*** DATA FOR PROCESSING ***
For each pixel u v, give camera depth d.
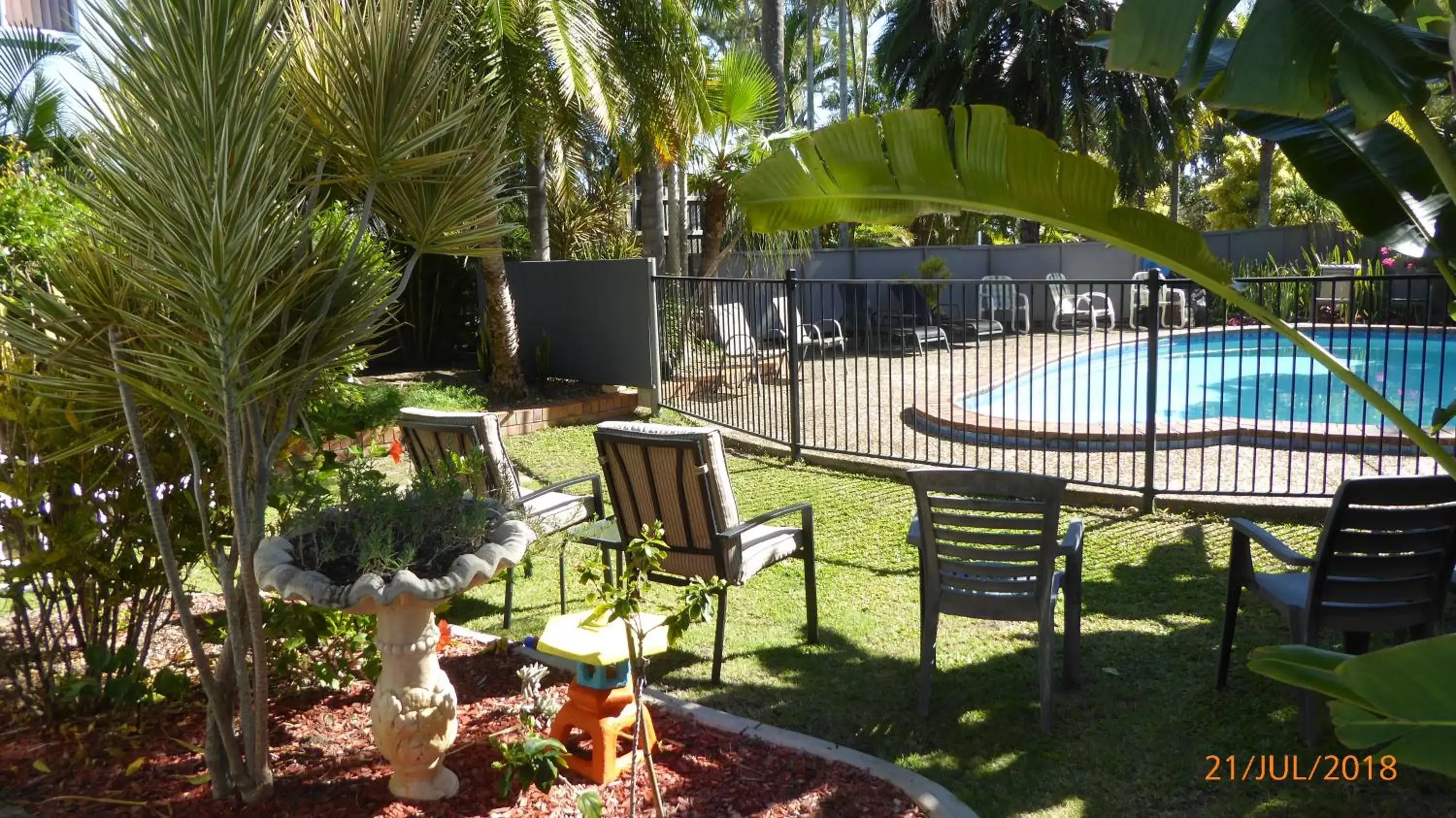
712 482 4.19
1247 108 2.20
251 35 2.42
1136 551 5.82
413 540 3.12
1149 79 23.70
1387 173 2.98
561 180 14.60
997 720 3.84
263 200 2.52
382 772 3.28
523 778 2.72
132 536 3.50
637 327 10.93
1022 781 3.39
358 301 3.03
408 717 2.99
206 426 2.80
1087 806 3.22
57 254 2.95
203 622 4.59
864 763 3.42
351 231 3.13
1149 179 24.50
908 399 11.33
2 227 4.87
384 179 3.01
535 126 10.34
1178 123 24.67
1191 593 5.11
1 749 3.47
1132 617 4.86
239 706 3.15
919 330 17.03
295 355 2.99
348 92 2.87
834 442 8.59
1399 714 1.89
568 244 15.95
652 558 2.90
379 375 13.41
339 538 3.17
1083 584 5.34
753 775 3.35
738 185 2.83
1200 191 34.06
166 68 2.34
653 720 3.78
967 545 3.82
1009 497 4.13
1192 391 13.23
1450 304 2.90
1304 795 3.23
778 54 15.30
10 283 2.87
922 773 3.46
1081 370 14.66
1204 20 2.28
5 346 3.33
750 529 4.35
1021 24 23.77
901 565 5.78
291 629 3.59
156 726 3.66
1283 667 2.15
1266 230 21.11
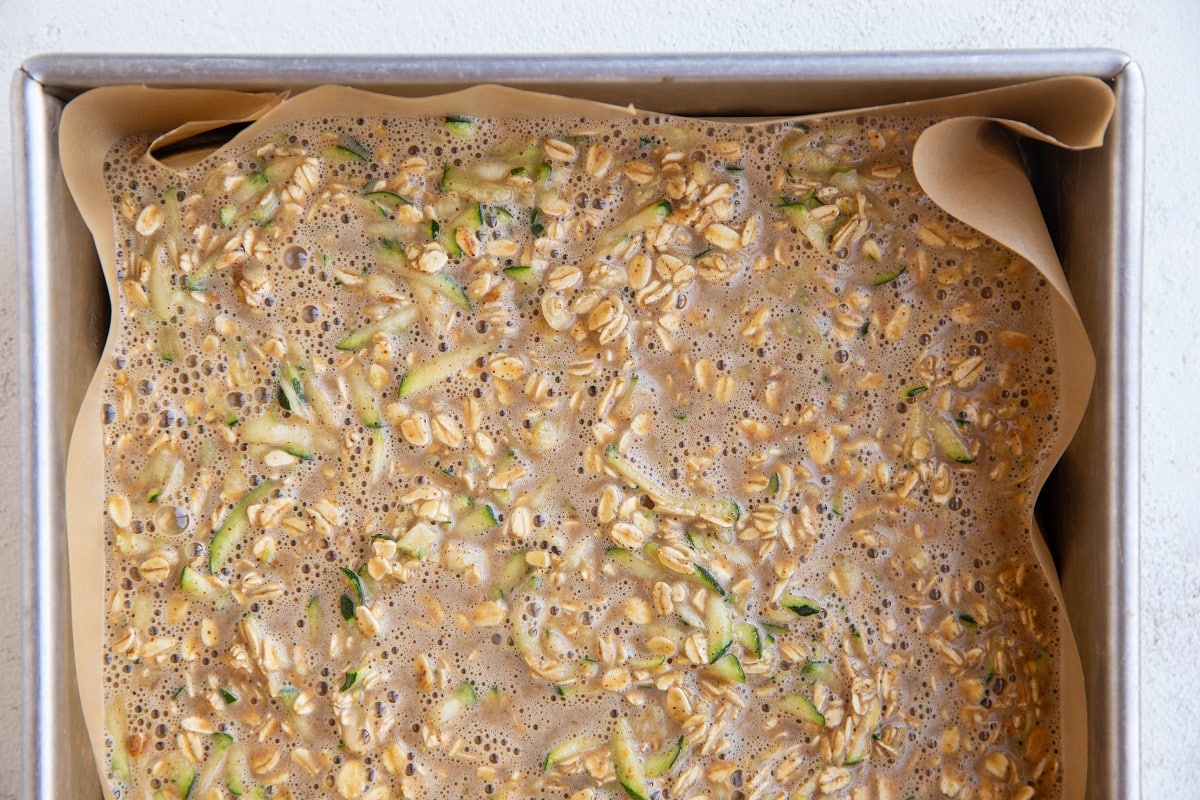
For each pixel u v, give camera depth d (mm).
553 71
*** End of DATA FOR PROCESSING ***
- **WORK REQUIRED**: Using the entries above, tally how many lines have the word "give" in them; write the number and nothing more.

- **RESPONSE**: 2